● WHAT TO DO:
Within the entries below, output exactly the lines between the line containing "насыщенной и эмоциональной.</p>" and the line containing "position:absolute;top:162px;left:94px;width:472px;", inclusive, and omit any picture.

═════ LISTED RECORDS

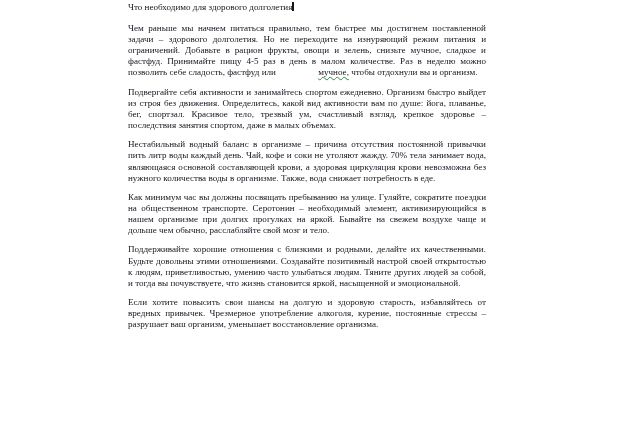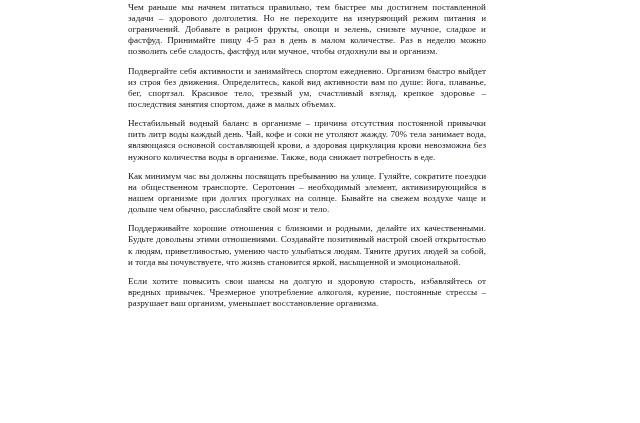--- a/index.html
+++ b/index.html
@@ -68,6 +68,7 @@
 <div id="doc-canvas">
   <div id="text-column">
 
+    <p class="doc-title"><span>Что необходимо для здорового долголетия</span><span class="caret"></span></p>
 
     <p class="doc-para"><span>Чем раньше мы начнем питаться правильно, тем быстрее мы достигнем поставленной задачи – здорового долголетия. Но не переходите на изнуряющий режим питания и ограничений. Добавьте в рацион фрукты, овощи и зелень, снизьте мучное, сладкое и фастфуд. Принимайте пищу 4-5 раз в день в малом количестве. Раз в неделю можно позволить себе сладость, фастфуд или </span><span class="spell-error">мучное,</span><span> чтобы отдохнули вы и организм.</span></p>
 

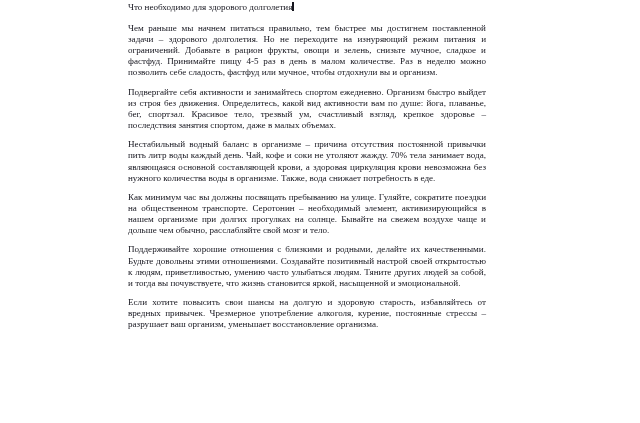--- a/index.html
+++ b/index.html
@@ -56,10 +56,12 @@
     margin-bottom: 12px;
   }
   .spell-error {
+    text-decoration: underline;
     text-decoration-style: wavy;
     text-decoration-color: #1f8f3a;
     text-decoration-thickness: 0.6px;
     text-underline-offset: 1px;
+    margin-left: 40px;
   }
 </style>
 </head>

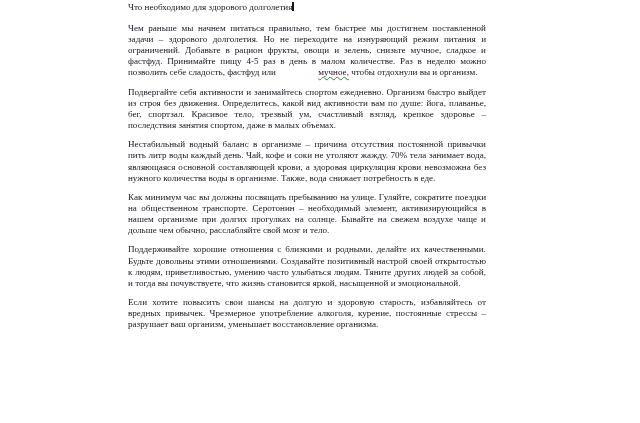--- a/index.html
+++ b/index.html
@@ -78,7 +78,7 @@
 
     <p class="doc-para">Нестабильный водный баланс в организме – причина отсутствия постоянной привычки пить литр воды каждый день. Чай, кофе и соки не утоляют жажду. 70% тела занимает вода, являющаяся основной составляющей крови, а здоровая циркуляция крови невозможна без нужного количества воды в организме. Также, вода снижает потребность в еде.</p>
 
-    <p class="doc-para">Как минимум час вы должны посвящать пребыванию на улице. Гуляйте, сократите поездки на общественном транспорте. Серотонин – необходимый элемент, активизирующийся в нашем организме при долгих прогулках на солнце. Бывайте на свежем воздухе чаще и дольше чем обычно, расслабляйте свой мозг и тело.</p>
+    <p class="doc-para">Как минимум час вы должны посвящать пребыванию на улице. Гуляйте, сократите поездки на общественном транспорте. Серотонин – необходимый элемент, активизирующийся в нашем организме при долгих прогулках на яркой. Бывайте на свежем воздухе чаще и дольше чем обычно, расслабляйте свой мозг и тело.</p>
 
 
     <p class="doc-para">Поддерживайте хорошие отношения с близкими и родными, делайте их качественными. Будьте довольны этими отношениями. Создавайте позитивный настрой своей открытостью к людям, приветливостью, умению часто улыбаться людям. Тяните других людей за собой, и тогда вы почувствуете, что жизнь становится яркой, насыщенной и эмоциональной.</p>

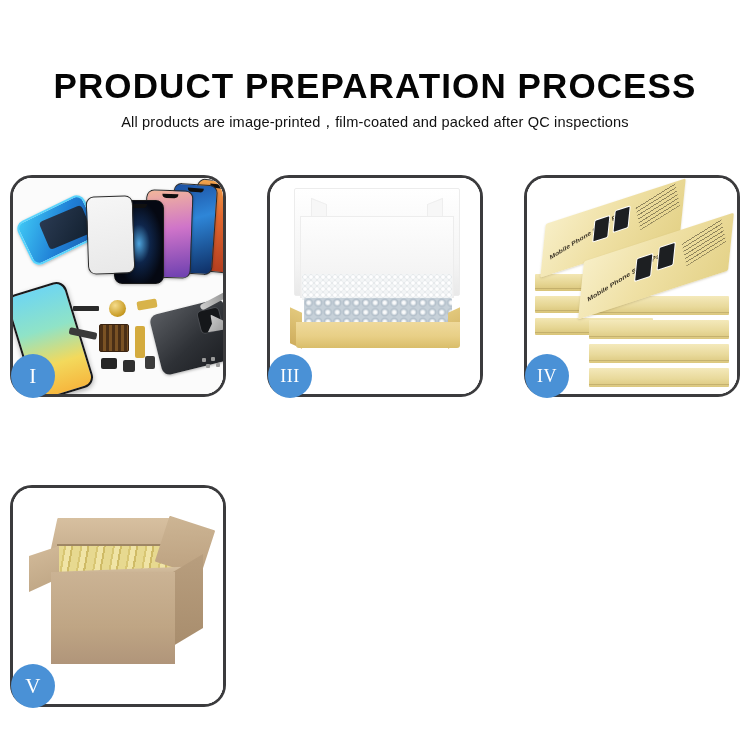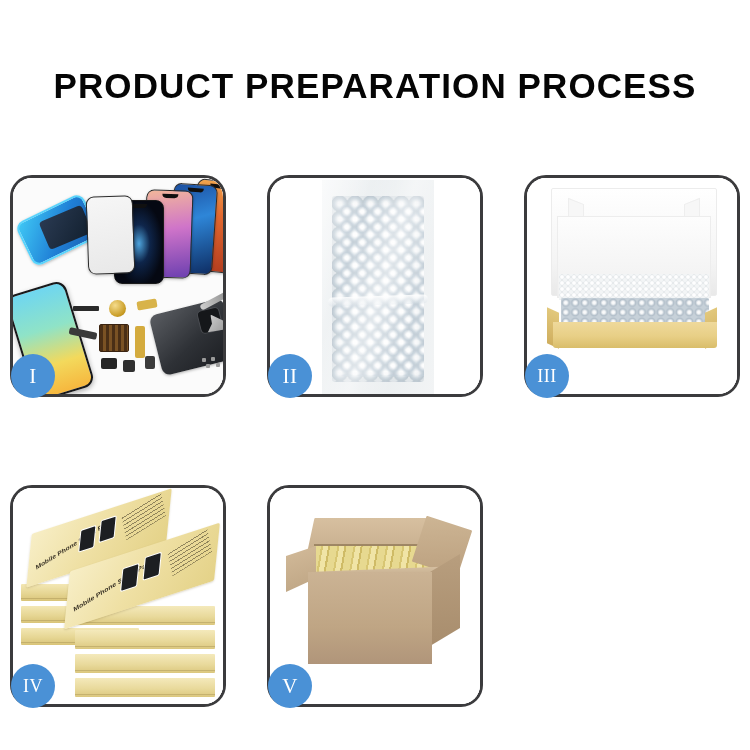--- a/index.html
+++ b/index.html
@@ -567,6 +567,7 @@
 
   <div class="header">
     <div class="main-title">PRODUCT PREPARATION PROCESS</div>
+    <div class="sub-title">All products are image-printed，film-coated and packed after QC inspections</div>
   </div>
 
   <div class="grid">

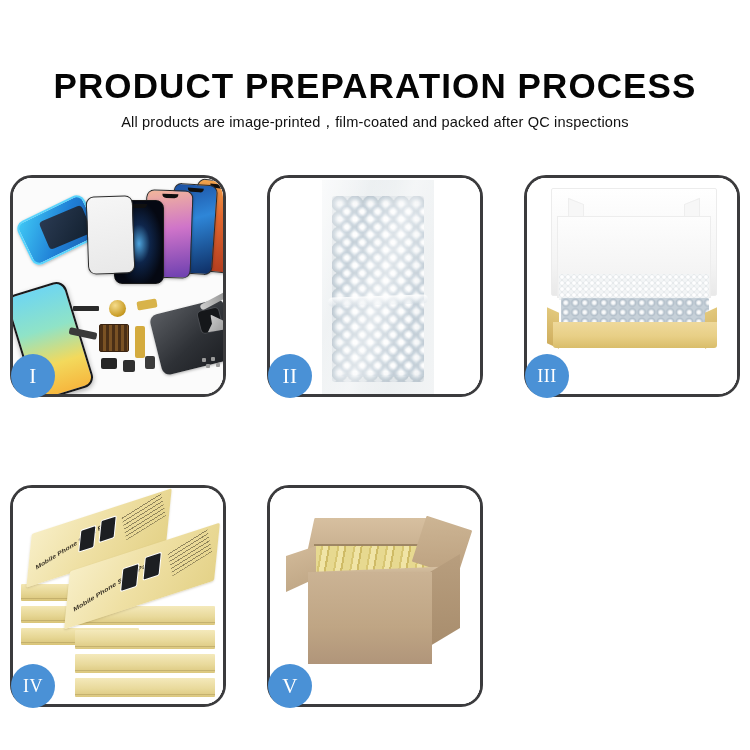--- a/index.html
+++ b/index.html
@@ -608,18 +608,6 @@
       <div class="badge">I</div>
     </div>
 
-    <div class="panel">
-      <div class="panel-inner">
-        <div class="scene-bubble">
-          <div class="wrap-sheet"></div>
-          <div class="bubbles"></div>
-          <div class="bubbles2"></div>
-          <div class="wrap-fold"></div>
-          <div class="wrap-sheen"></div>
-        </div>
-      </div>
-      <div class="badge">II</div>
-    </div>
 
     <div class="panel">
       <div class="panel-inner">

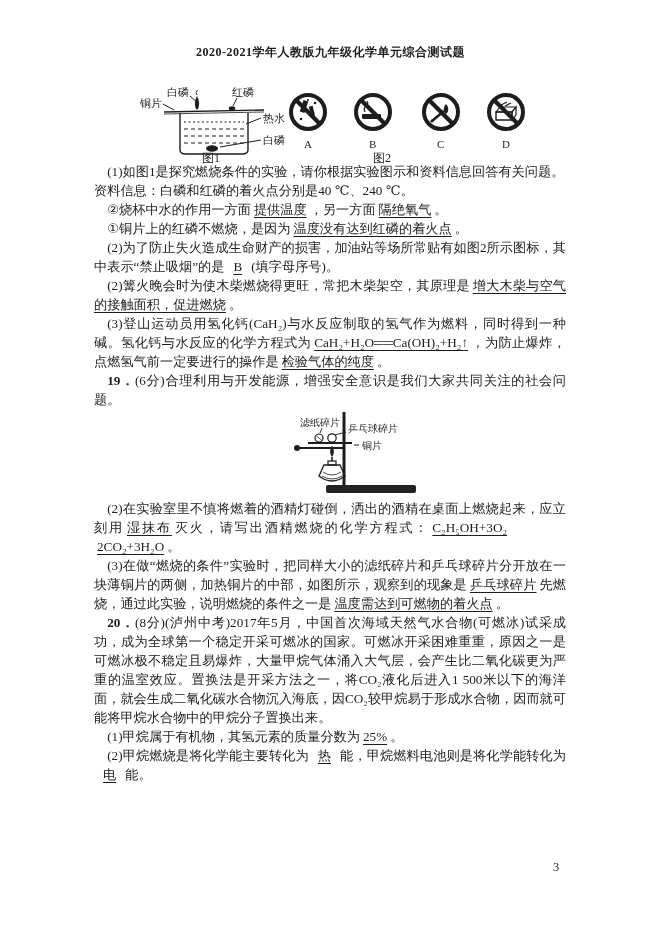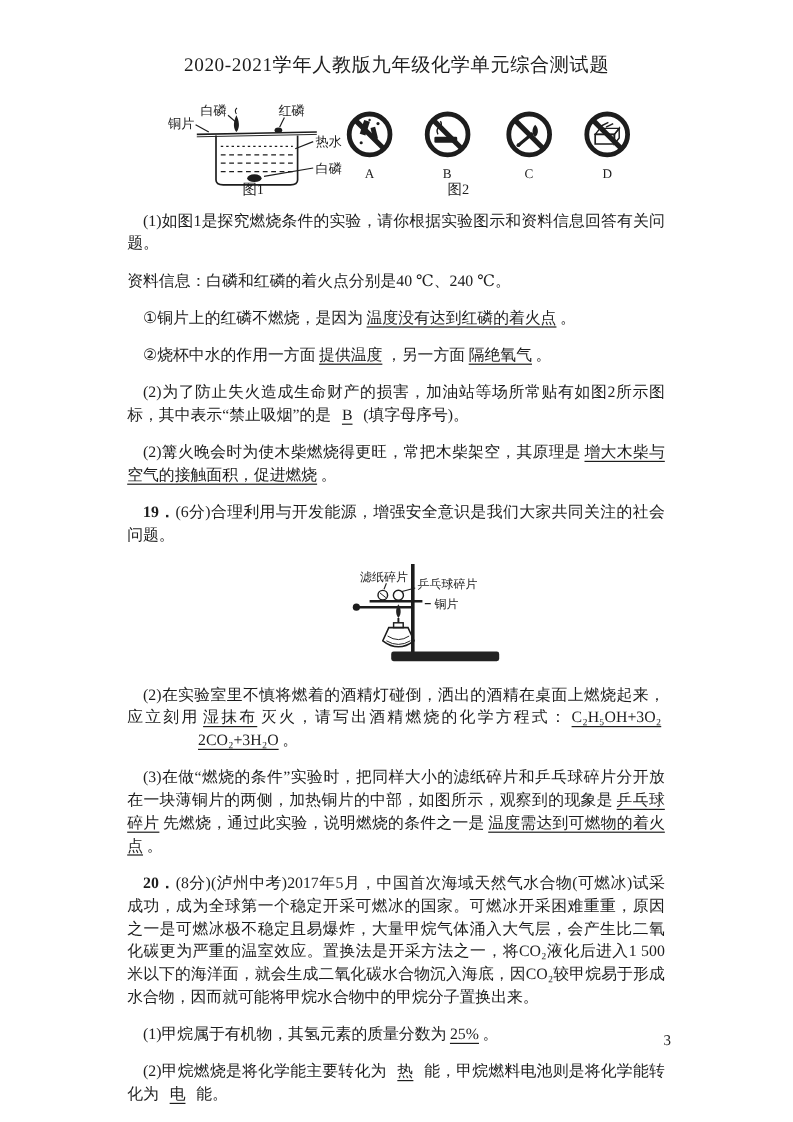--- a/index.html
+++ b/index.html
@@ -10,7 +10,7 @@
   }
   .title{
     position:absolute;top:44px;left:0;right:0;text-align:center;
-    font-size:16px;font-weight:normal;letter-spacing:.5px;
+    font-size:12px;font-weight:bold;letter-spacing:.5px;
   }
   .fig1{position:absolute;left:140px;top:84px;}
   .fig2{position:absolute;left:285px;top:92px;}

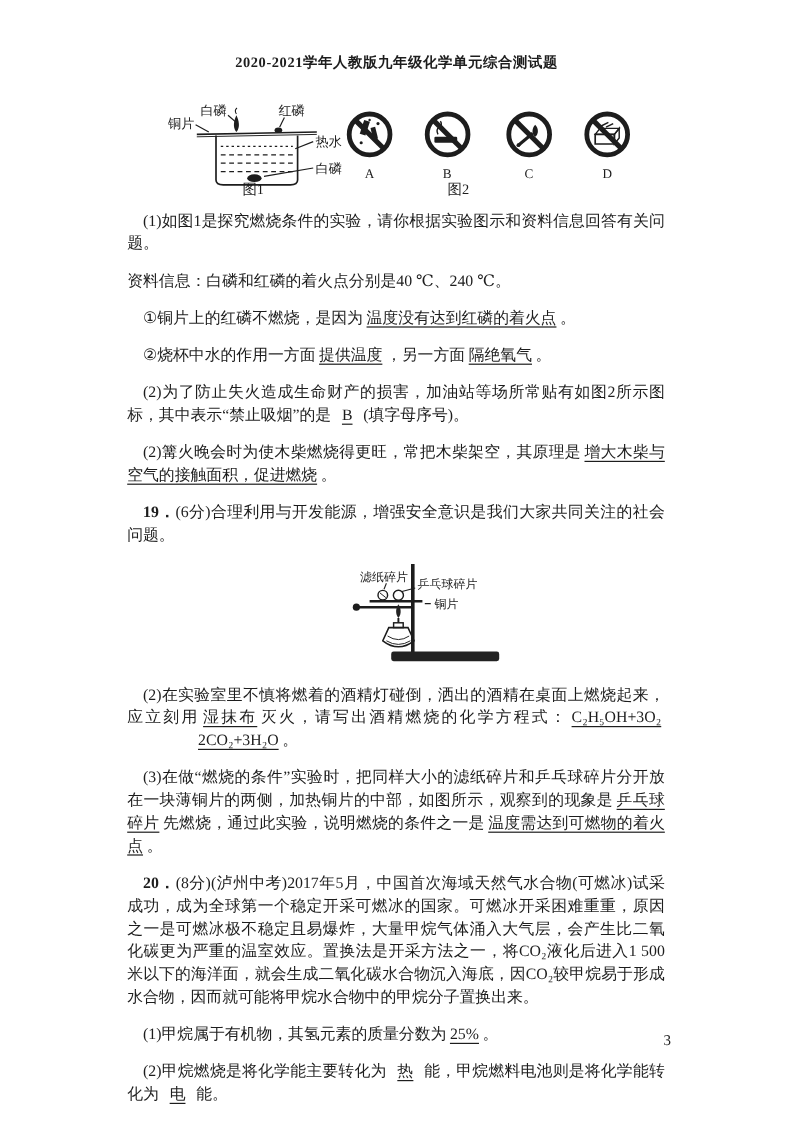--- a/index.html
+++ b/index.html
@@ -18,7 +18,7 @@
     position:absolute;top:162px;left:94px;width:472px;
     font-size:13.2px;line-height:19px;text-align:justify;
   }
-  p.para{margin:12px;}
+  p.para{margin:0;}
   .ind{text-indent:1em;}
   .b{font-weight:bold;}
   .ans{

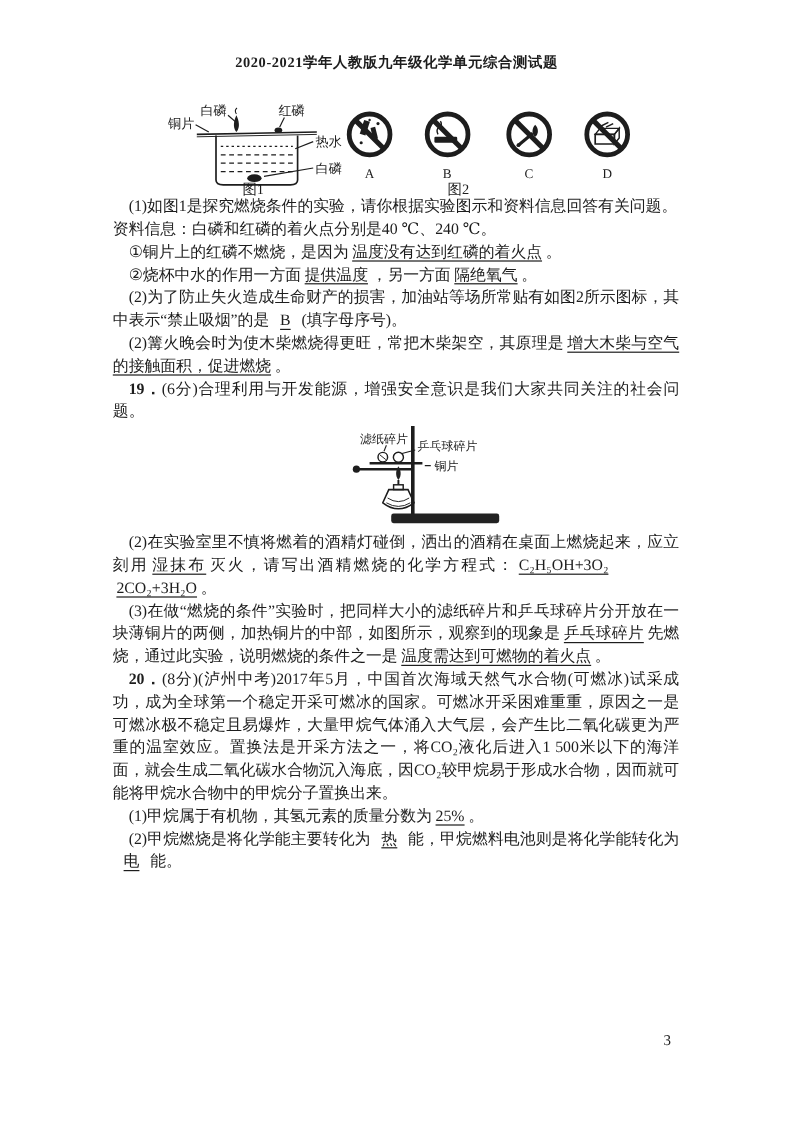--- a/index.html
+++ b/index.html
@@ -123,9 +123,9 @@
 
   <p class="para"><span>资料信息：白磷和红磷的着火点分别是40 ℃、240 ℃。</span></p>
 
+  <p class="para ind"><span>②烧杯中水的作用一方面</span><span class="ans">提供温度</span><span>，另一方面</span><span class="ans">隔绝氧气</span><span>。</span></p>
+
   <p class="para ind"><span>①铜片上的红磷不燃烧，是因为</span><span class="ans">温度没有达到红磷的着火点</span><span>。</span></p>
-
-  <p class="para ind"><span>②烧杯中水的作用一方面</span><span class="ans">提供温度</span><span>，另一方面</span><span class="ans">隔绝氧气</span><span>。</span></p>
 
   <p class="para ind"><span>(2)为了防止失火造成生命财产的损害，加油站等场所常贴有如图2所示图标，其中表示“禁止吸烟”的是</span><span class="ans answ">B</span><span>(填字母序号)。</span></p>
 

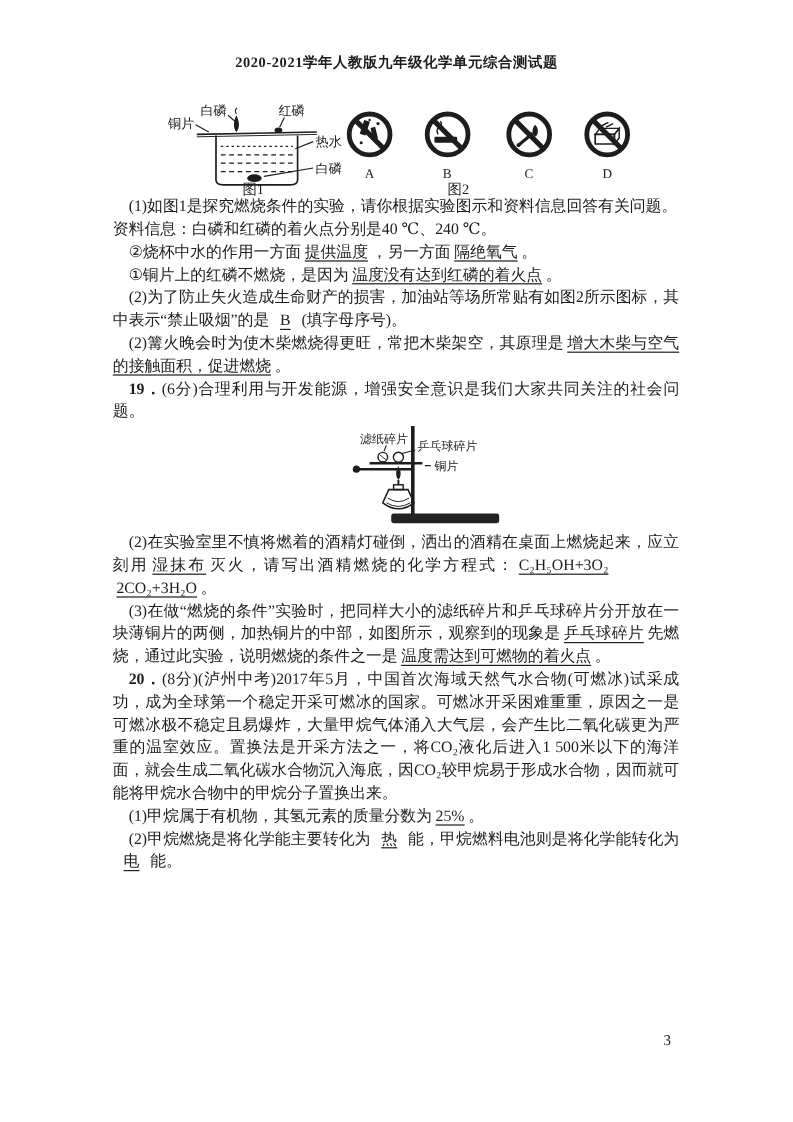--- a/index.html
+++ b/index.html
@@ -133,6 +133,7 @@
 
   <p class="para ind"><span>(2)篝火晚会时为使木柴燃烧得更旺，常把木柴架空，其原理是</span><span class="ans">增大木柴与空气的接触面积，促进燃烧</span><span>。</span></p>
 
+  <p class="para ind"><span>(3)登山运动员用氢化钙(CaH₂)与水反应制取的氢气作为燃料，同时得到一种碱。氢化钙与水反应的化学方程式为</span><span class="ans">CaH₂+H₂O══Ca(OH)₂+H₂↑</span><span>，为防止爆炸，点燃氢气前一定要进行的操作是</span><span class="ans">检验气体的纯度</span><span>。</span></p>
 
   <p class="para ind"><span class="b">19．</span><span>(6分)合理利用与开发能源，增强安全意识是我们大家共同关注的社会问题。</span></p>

══════════

● EXERCISE ANSWER:
     <p class="doc-para">Поддерживайте хорошие отношения с близкими и родными, делайте их качественными. Будьте довольны этими отношениями. Создавайте позитивный настрой своей открытостью к людям, приветливостью, умению часто улыбаться людям. Тяните других людей за собой, и тогда вы почувствуете, что жизнь становится яркой, насыщенной и эмоциональной.</p>

--- a/index.html
+++ b/index.html
@@ -567,6 +567,7 @@
 
   <div class="header">
     <div class="main-title">PRODUCT PREPARATION PROCESS</div>
+    <div class="sub-title">All products are image-printed，film-coated and packed after QC inspections</div>
   </div>
 
   <div class="grid">

--- a/index.html
+++ b/index.html
@@ -608,18 +608,6 @@
       <div class="badge">I</div>
     </div>
 
-    <div class="panel">
-      <div class="panel-inner">
-        <div class="scene-bubble">
-          <div class="wrap-sheet"></div>
-          <div class="bubbles"></div>
-          <div class="bubbles2"></div>
-          <div class="wrap-fold"></div>
-          <div class="wrap-sheen"></div>
-        </div>
-      </div>
-      <div class="badge">II</div>
-    </div>
 
     <div class="panel">
       <div class="panel-inner">

--- a/index.html
+++ b/index.html
@@ -10,7 +10,7 @@
   }
   .title{
     position:absolute;top:44px;left:0;right:0;text-align:center;
-    font-size:16px;font-weight:normal;letter-spacing:.5px;
+    font-size:12px;font-weight:bold;letter-spacing:.5px;
   }
   .fig1{position:absolute;left:140px;top:84px;}
   .fig2{position:absolute;left:285px;top:92px;}

--- a/index.html
+++ b/index.html
@@ -18,7 +18,7 @@
     position:absolute;top:162px;left:94px;width:472px;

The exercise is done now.